The Church and the Volcano
The thing about Tetela del Volcán is that it exists in a specific visual relationship with Popocatépetl that most towns on the volcano’s flanks don’t quite manage. The volcano is present in nearly every sightline — from the plaza, from the road above town, from the window of whatever room you find — but it is the colonial church of San Juan Bautista that makes the composition work. On a clear morning, before the cloud builds around ten, the whitewashed bell tower and the volcano’s snowcap occupy the same frame, one man-made and one geological, both at a scale the town between them makes no attempt to match.
I was there three mornings and got one clear one. It was enough.
The road up from Cuautla passes through apple orchards the whole way — a landscape that doesn’t exist much in Mexico, the neat rows of trees and the smell of fruit and October light going sideways through leaves turning yellow. By November most orchards were stripped bare, the crates stacked by the roadside, the ground soft with fallen fruit going soft. The air smells of pine resin and wood smoke at this altitude even in July. In November it smells of those things and also of apples, a sweetness that cuts through the cold.
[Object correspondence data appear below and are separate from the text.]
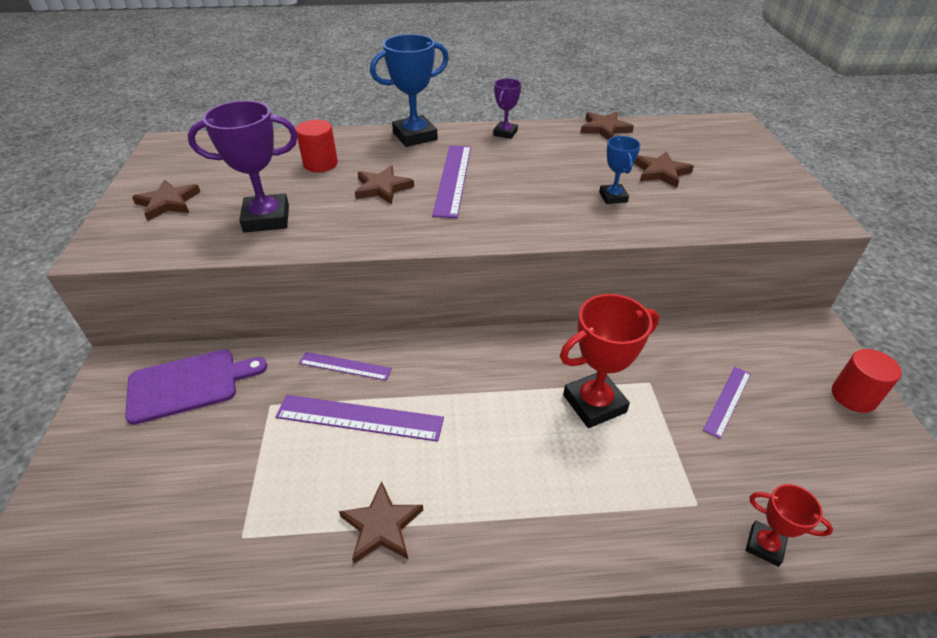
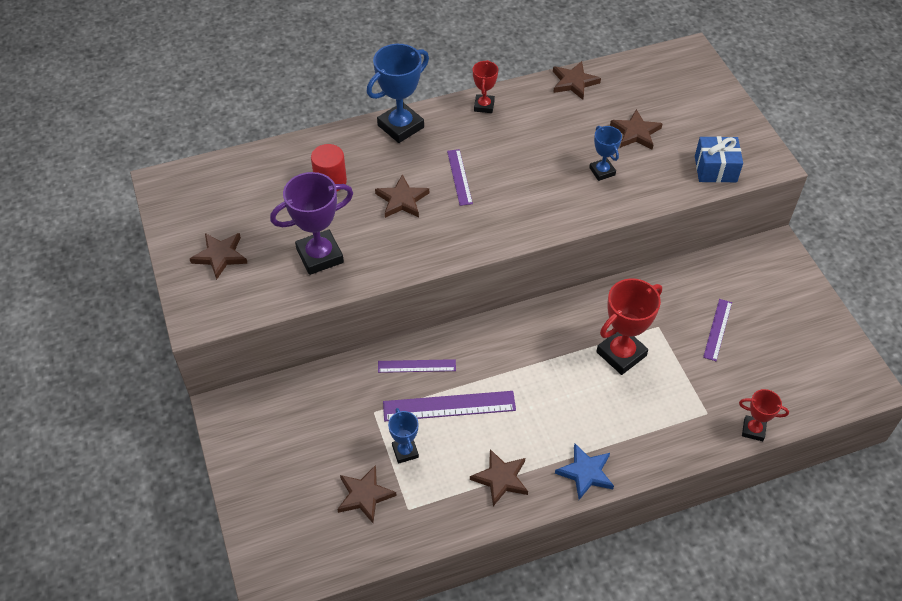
camera: 15 degrees left, 10 degrees up
(188, 384) = (297, 410): purple cutting board -> none
(199, 503) = (365, 495): none -> brown star
(279, 459) = (405, 451): none -> blue trophy
(453, 179) = (459, 177): purple ruler -> purple ruler, size x0.61
(501, 548) = (586, 473): none -> blue star
(505, 133) = (484, 106): purple trophy -> red trophy
(751, 214) = (715, 169): none -> blue gift
(853, 396) = (806, 305): red cylinder -> none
What the Sunday Market Sells
The market on the main plaza runs Sunday mornings until noon. In November it had a specific seasonal character: the last apple vendors selling small bags of dried apple slices alongside jars of jam with hand-lettered labels, and at the far end, a woman who made tamales de rajas — strips of poblano chile with fresh cheese in a dense masa, steamed in corn husks and handed over wrapped in a square of paper. I ate two standing up. They were serious tamales, built for the altitude and the cold, nothing delicate about them.
There was also a stall selling cecina, the thin dried beef that Morelos does particularly well, and another selling fresh trout from the streams higher up the mountain. The cuisine here is heavier than what I eat daily in Puerto Escondido — built around smoke, dried chile, and meat that keeps in cold air. I found a small comedor on the street behind the church run by a woman named Amparo, according to the sign, who served a midday set menu of soup, rice, and guisado. I went back two days in a row. The guisado on Wednesday was pork in tomatillo and the one on Thursday was chicken in a dark dried-chile sauce that took most of the bread to finish.

The Pools at Atzompa
Three kilometers below Tetela, down a road that drops through a ravine of oak and pine, the thermal pools at Atzompa operate on what I would call a local schedule: crowded on Saturday and Sunday afternoons when families drive up from Cuautla, nearly empty on weekday mornings when there is sometimes nobody there except the woman who takes the entrance fee and two dogs that have decided the warm water is worth staying near.
The pools are simple — concrete basins, water genuinely hot, the surroundings overgrown and green. There is no resort infrastructure, no swim-up bar, no towel service. I went on a Wednesday morning and had the smaller pool to myself for nearly two hours. Pine trees overhead. The stream that feeds the pools audible somewhere below. The temperature was almost too much at first, then exactly right. That is what the place is. That is all it needs to be.

Getting There
Tetela del Volcán is about 30 kilometers above Cuautla, reachable by combi from Cuautla’s northern terminal — roughly 45 minutes on a road that climbs steeply through orchards and pine forest. From Mexico City, Cuautla is two hours by bus from the Terminal de Poniente. October and November bring the apple harvest and are the best months to visit. Avoid coming on a Sunday if you want the thermal pools to yourself; weekday mornings at Atzompa are a different experience entirely.